Mit: Rainer Matschuck, Heimo Essl, Julian Keck, Josephine Köhler
Dauer: 1 Stunde 50 Minuten, keine Pause

www.staatstheater-nuernberg.de

 

Kritikenrundschau

Birgit Nüchterlein schreibt in den Nürnberger Nachrichten (22.10.2012): Es dauere eine ganze Weile, bis die Aufführung "in die Gänge" komme". Doch was anfangs "streckenweise den Charakter eines szenischen Hörspiels" habe, bekomme bald "dramatische und unterhaltsame Substanz". Dass Gustin von drei verschiedenen Schauspielern, seine Lebensabschnittsgefährtinnen jedoch nur von einer einzigen Darstellerin verkörpert würden, mache "unbedingt Sinn". Gustin habe sich ein "Frauenbild geschaffen, mit dem er all seine Begleiterinnen abgleiche", das gebe ihm "Stabilität im Lauf der Zeit". Noah Hauidle erinnere an den Dramatiker Eugene O'Neill, wenn er nach und nach die Schichten seiner Hauptfigur bloßlege, sie gleichsam durchleuchte.
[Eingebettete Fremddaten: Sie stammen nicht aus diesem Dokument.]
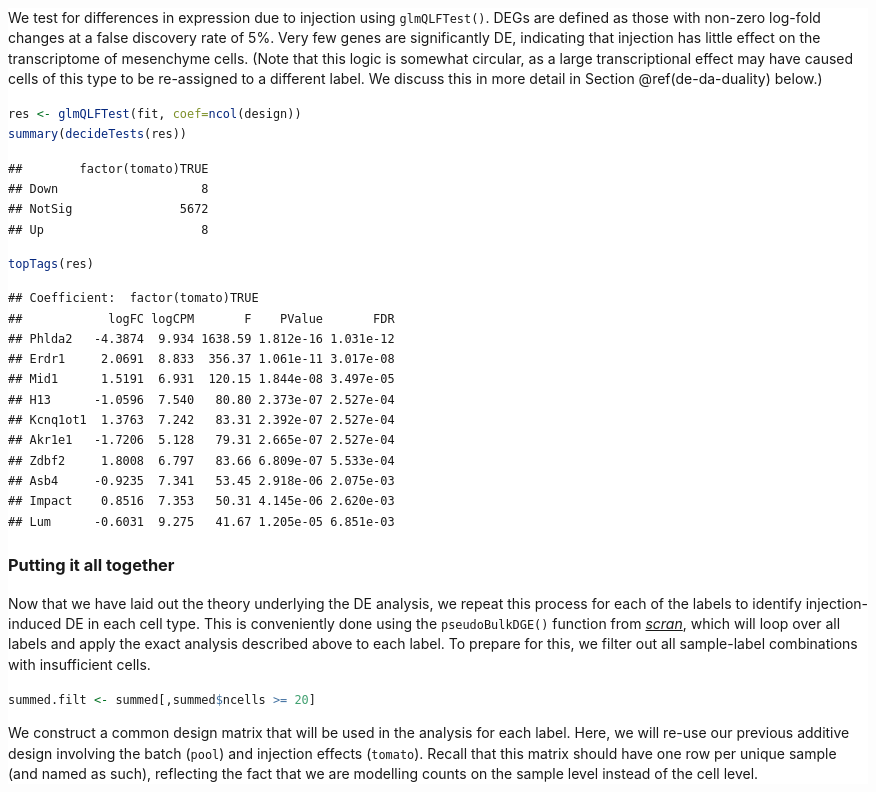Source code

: We test for differences in expression due to injection using `glmQLFTest()`.
DEGs are defined as those with non-zero log-fold changes at a false discovery rate of 5%.
Very few genes are significantly DE, indicating that injection has little effect on the transcriptome of mesenchyme cells.
(Note that this logic is somewhat circular, 
as a large transcriptional effect may have caused cells of this type to be re-assigned to a different label.
We discuss this in more detail in Section \@ref(de-da-duality) below.)


```r
res <- glmQLFTest(fit, coef=ncol(design))
summary(decideTests(res))
```

```
##        factor(tomato)TRUE
## Down                    8
## NotSig               5672
## Up                      8
```

```r
topTags(res)
```

```
## Coefficient:  factor(tomato)TRUE 
##            logFC logCPM       F    PValue       FDR
## Phlda2   -4.3874  9.934 1638.59 1.812e-16 1.031e-12
## Erdr1     2.0691  8.833  356.37 1.061e-11 3.017e-08
## Mid1      1.5191  6.931  120.15 1.844e-08 3.497e-05
## H13      -1.0596  7.540   80.80 2.373e-07 2.527e-04
## Kcnq1ot1  1.3763  7.242   83.31 2.392e-07 2.527e-04
## Akr1e1   -1.7206  5.128   79.31 2.665e-07 2.527e-04
## Zdbf2     1.8008  6.797   83.66 6.809e-07 5.533e-04
## Asb4     -0.9235  7.341   53.45 2.918e-06 2.075e-03
## Impact    0.8516  7.353   50.31 4.145e-06 2.620e-03
## Lum      -0.6031  9.275   41.67 1.205e-05 6.851e-03
```



### Putting it all together

Now that we have laid out the theory underlying the DE analysis,
we repeat this process for each of the labels to identify injection-induced DE in each cell type.
This is conveniently done using the `pseudoBulkDGE()` function from *[scran](https://bioconductor.org/packages/3.11/scran)*,
which will loop over all labels and apply the exact analysis described above to each label.
To prepare for this, we filter out all sample-label combinations with insufficient cells.


```r
summed.filt <- summed[,summed$ncells >= 20]
```

We construct a common design matrix that will be used in the analysis for each label.
Here, we will re-use our previous additive design involving the batch (`pool`) and injection effects (`tomato`).
Recall that this matrix should have one row per unique sample (and named as such), 
reflecting the fact that we are modelling counts on the sample level instead of the cell level.
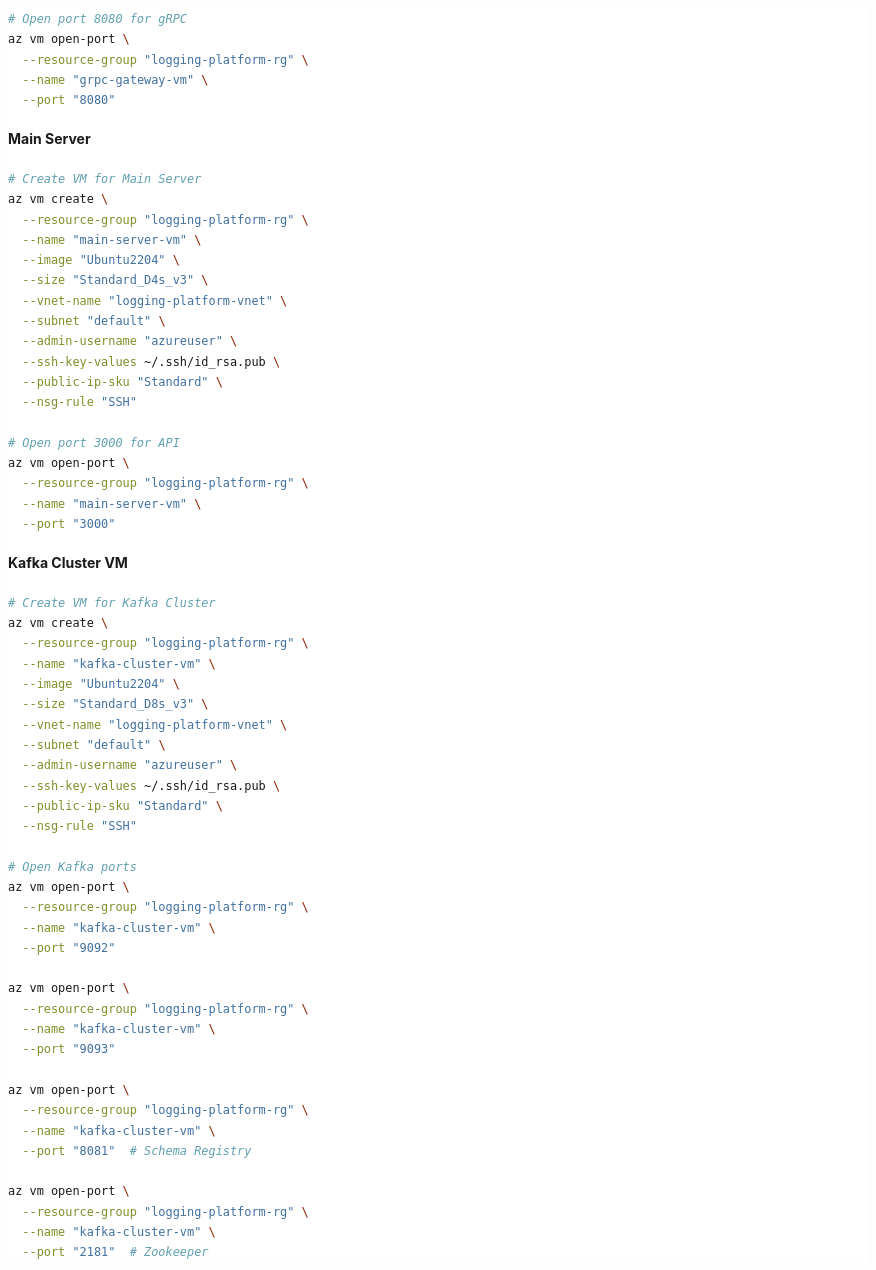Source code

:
 ```bash
# Open port 8080 for gRPC
az vm open-port \
  --resource-group "logging-platform-rg" \
  --name "grpc-gateway-vm" \
  --port "8080"
```

#### Main Server
```bash
# Create VM for Main Server
az vm create \
  --resource-group "logging-platform-rg" \
  --name "main-server-vm" \
  --image "Ubuntu2204" \
  --size "Standard_D4s_v3" \
  --vnet-name "logging-platform-vnet" \
  --subnet "default" \
  --admin-username "azureuser" \
  --ssh-key-values ~/.ssh/id_rsa.pub \
  --public-ip-sku "Standard" \
  --nsg-rule "SSH"

# Open port 3000 for API
az vm open-port \
  --resource-group "logging-platform-rg" \
  --name "main-server-vm" \
  --port "3000"
```

#### Kafka Cluster VM
```bash
# Create VM for Kafka Cluster
az vm create \
  --resource-group "logging-platform-rg" \
  --name "kafka-cluster-vm" \
  --image "Ubuntu2204" \
  --size "Standard_D8s_v3" \
  --vnet-name "logging-platform-vnet" \
  --subnet "default" \
  --admin-username "azureuser" \
  --ssh-key-values ~/.ssh/id_rsa.pub \
  --public-ip-sku "Standard" \
  --nsg-rule "SSH"

# Open Kafka ports
az vm open-port \
  --resource-group "logging-platform-rg" \
  --name "kafka-cluster-vm" \
  --port "9092"

az vm open-port \
  --resource-group "logging-platform-rg" \
  --name "kafka-cluster-vm" \
  --port "9093"

az vm open-port \
  --resource-group "logging-platform-rg" \
  --name "kafka-cluster-vm" \
  --port "8081"  # Schema Registry

az vm open-port \
  --resource-group "logging-platform-rg" \
  --name "kafka-cluster-vm" \
  --port "2181"  # Zookeeper
```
Hans-Peter Klatt schreibt in der Nürnberger Zeitung (22.10.2012): er sei "verzaubert" gewesen von der "Poesie in den hochkonzentrierten Sätzen" Noah Haidles. In "Saturn kehrt zurück" finde sich eine "tiefere Weisheit von der Umlaufbahn des Menschenlebens". Die "dreischichtige Lebensgeschichte" habe "mythologische Dimensionen". Beruttis Regie übersetze Haidles "geniales Textgewebe" in "subtile, aber aussagekräftige" Bild-Momente. Berutti sei überhaupt als "Glücksgriff für das Nürnberger Schauspiel" zu rühmen, er zeige seine "Meisterschaft allein schon in der Art wie er Pausen setzt", um die Sprache beim Atemholen zu beobachten, ihr dann Raum zu geben sie in ferneren Weiten verklingen und als Echo zurückwehen zu lassen". Josephine Köhler, der "wohl vielversprechendste Nachwuchs" im Ensemble, überzeuge in den Rollen aller drei Lebensgefährtinnen Gustins. Sie kenne die "bange Unsicherheit und die Tränen der Kränkung" einer noch "ungefestigten Frau", genauso verkörpere sie auf "zärtliche und sehnsuchtsvolle Art" die Tochter vor dem Abschied vom Vater. Sigurd Hösl-Taubes Lichtregie lasse das Bühnenbild "galaktisch aufleuchten", der ganze Abend sei ein "ungetrübter Theatergenuss", sei schlicht "grandios".